The Kazakh education system, therefore, should introduce new, more interactive ways to help young minds to connect with Abai, she said. The classrooms should initiate big discussions, encouraging self research and analysis of Abai’s biography and state of mind.

“Abai’s poems are difficult, very difficult… Instead of his poems, the [pre-school and primary school] children should start with the easy-to-read anecdotes, fairy tales, legends and lullabies that narrate his life path,” she said.

Although all of these require a great deal of work and patience “we should invest into teaching children to love Abai. If Kazakhstan wants eternal life, then Abai should be eternal,” she said.

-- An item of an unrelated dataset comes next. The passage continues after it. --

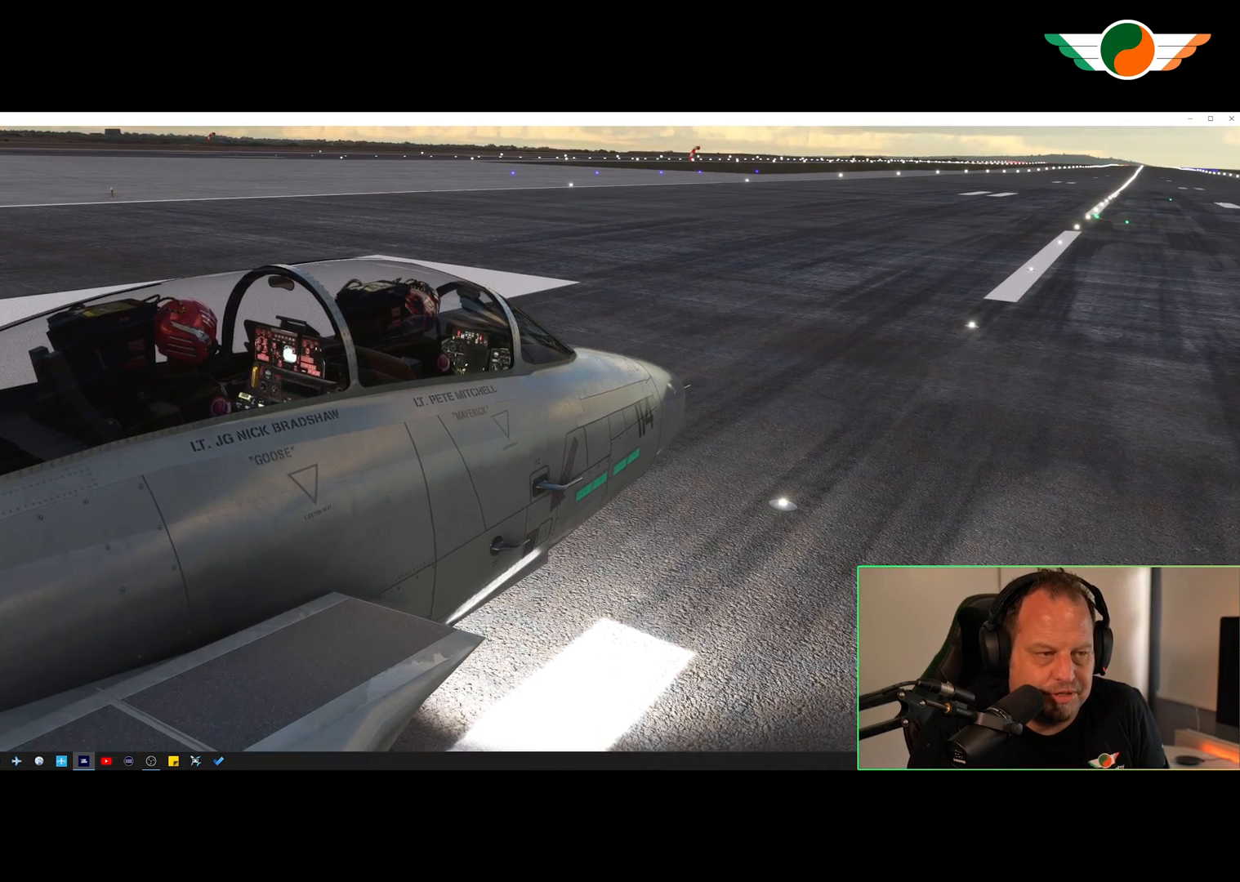
{"buttons": [], "left_stick": "center", "right_stick": "center", "events": []}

“Then, in fifth grade they can be introduced to Mukhtar Auezov’s ‘Abai’s Way’ novel. The material should be prepared taking into account the age of a child. We don’t have that system yet. That’s why children have an incomplete understanding of him. That’s why some children throw him away claiming that they do not understand him. It is because we failed to build a foundation for them,” she added.

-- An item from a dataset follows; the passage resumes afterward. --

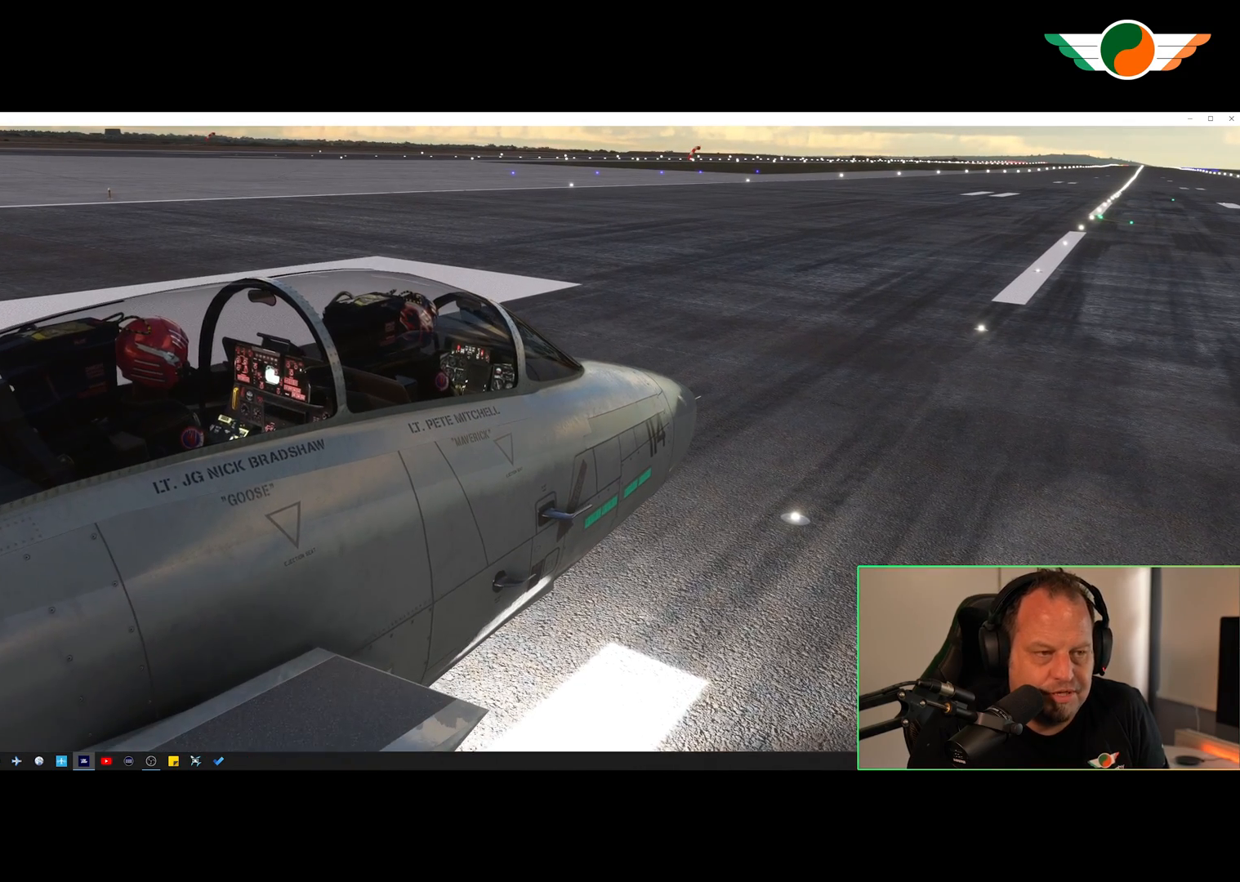
{"buttons": [], "left_stick": "center", "right_stick": "center", "events": []}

Some young people also perceive the great thinker of his time as a critic and a social complainer. According to Kurmanbai, this is another sign that Kazakhstan has to change its approach to teaching Abai’s works.

“Abai was highly disappointed with Kazakh society,” she said. “But he never moved to another place… Later in life he wrote his Words of Wisdom out of love for his nation and because he wanted it to be added to the world’s great civilizations. He harshly criticized [Kazakh society for them to do better]. We cannot conclude that he did not love Kazakhs from what he wrote,” she explained.

Kurmanbai suggests a new strategy to popularize Abai’s school of thought on social media, to make him relevant and exciting to young people who may not be thinking-inclined.

“Everyone should know Abai’s happiness equation in his poem ‘Senbe zhurtka (Don’t believe what people say),’” she said. “I think a person who knows the three verses of the poem will never lose themselves and will grow stronger.”

According to her, the poem talks about how to deal with phony people, defend one’s dignity, sorrow, and encourages people to always trust in themselves and their abilities.

“…The person who learns to believe and trust one’s self is the one who will truly be happy. I teach my students that. Happiness is not abstract, but consists of many small actionable details. To collect this knowledge, you should read Abai. Abai can support you in any situation,” she concluded.